[RECORDS SHOWN]

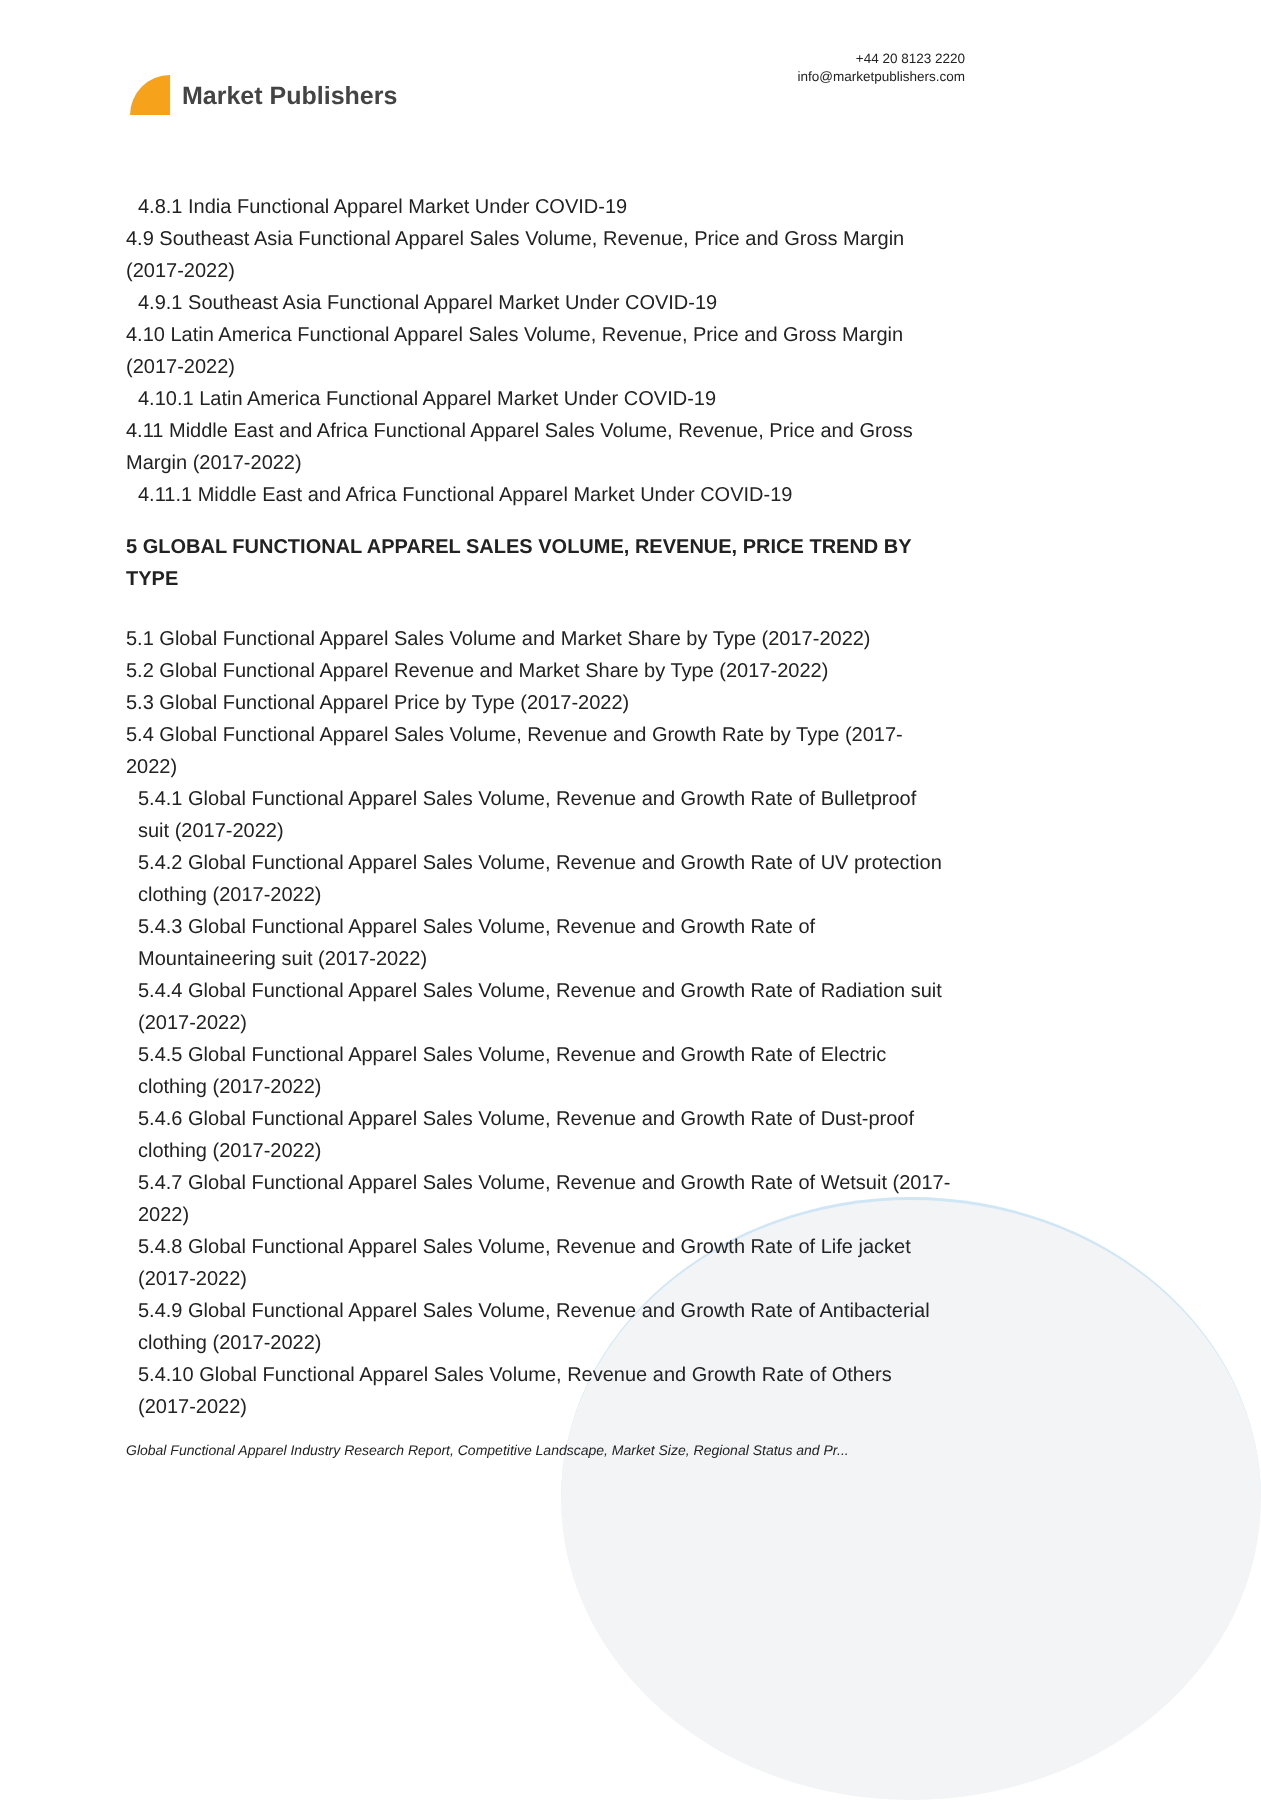Market Publishers
+44 20 8123 2220
info@marketpublishers.com
4.8.1 India Functional Apparel Market Under COVID-19
4.9 Southeast Asia Functional Apparel Sales Volume, Revenue, Price and Gross Margin (2017-2022)
4.9.1 Southeast Asia Functional Apparel Market Under COVID-19
4.10 Latin America Functional Apparel Sales Volume, Revenue, Price and Gross Margin (2017-2022)
4.10.1 Latin America Functional Apparel Market Under COVID-19
4.11 Middle East and Africa Functional Apparel Sales Volume, Revenue, Price and Gross Margin (2017-2022)
4.11.1 Middle East and Africa Functional Apparel Market Under COVID-19
5 GLOBAL FUNCTIONAL APPAREL SALES VOLUME, REVENUE, PRICE TREND BY TYPE
5.1 Global Functional Apparel Sales Volume and Market Share by Type (2017-2022)
5.2 Global Functional Apparel Revenue and Market Share by Type (2017-2022)
5.3 Global Functional Apparel Price by Type (2017-2022)
5.4 Global Functional Apparel Sales Volume, Revenue and Growth Rate by Type (2017-2022)
5.4.1 Global Functional Apparel Sales Volume, Revenue and Growth Rate of Bulletproof suit (2017-2022)
5.4.2 Global Functional Apparel Sales Volume, Revenue and Growth Rate of UV protection clothing (2017-2022)
5.4.3 Global Functional Apparel Sales Volume, Revenue and Growth Rate of Mountaineering suit (2017-2022)
5.4.4 Global Functional Apparel Sales Volume, Revenue and Growth Rate of Radiation suit (2017-2022)
5.4.5 Global Functional Apparel Sales Volume, Revenue and Growth Rate of Electric clothing (2017-2022)
5.4.6 Global Functional Apparel Sales Volume, Revenue and Growth Rate of Dust-proof clothing (2017-2022)
5.4.7 Global Functional Apparel Sales Volume, Revenue and Growth Rate of Wetsuit (2017-2022)
5.4.8 Global Functional Apparel Sales Volume, Revenue and Growth Rate of Life jacket (2017-2022)
5.4.9 Global Functional Apparel Sales Volume, Revenue and Growth Rate of Antibacterial clothing (2017-2022)
5.4.10 Global Functional Apparel Sales Volume, Revenue and Growth Rate of Others (2017-2022)
Global Functional Apparel Industry Research Report, Competitive Landscape, Market Size, Regional Status and Pr...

[/RECORDS SHOWN]

WHAT YOU NEED TO DO: All of the entries above should be copied exactly, except for the pictures.

EXERCISE RESULT:
Market Publishers
+44 20 8123 2220
info@marketpublishers.com
4.8.1 India Functional Apparel Market Under COVID-19
4.9 Southeast Asia Functional Apparel Sales Volume, Revenue, Price and Gross Margin (2017-2022)
4.9.1 Southeast Asia Functional Apparel Market Under COVID-19
4.10 Latin America Functional Apparel Sales Volume, Revenue, Price and Gross Margin (2017-2022)
4.10.1 Latin America Functional Apparel Market Under COVID-19
4.11 Middle East and Africa Functional Apparel Sales Volume, Revenue, Price and Gross Margin (2017-2022)
4.11.1 Middle East and Africa Functional Apparel Market Under COVID-19
5 GLOBAL FUNCTIONAL APPAREL SALES VOLUME, REVENUE, PRICE TREND BY TYPE
5.1 Global Functional Apparel Sales Volume and Market Share by Type (2017-2022)
5.2 Global Functional Apparel Revenue and Market Share by Type (2017-2022)
5.3 Global Functional Apparel Price by Type (2017-2022)
5.4 Global Functional Apparel Sales Volume, Revenue and Growth Rate by Type (2017-2022)
5.4.1 Global Functional Apparel Sales Volume, Revenue and Growth Rate of Bulletproof suit (2017-2022)
5.4.2 Global Functional Apparel Sales Volume, Revenue and Growth Rate of UV protection clothing (2017-2022)
5.4.3 Global Functional Apparel Sales Volume, Revenue and Growth Rate of Mountaineering suit (2017-2022)
5.4.4 Global Functional Apparel Sales Volume, Revenue and Growth Rate of Radiation suit (2017-2022)
5.4.5 Global Functional Apparel Sales Volume, Revenue and Growth Rate of Electric clothing (2017-2022)
5.4.6 Global Functional Apparel Sales Volume, Revenue and Growth Rate of Dust-proof clothing (2017-2022)
5.4.7 Global Functional Apparel Sales Volume, Revenue and Growth Rate of Wetsuit (2017-2022)
5.4.8 Global Functional Apparel Sales Volume, Revenue and Growth Rate of Life jacket (2017-2022)
5.4.9 Global Functional Apparel Sales Volume, Revenue and Growth Rate of Antibacterial clothing (2017-2022)
5.4.10 Global Functional Apparel Sales Volume, Revenue and Growth Rate of Others (2017-2022)
Global Functional Apparel Industry Research Report, Competitive Landscape, Market Size, Regional Status and Pr...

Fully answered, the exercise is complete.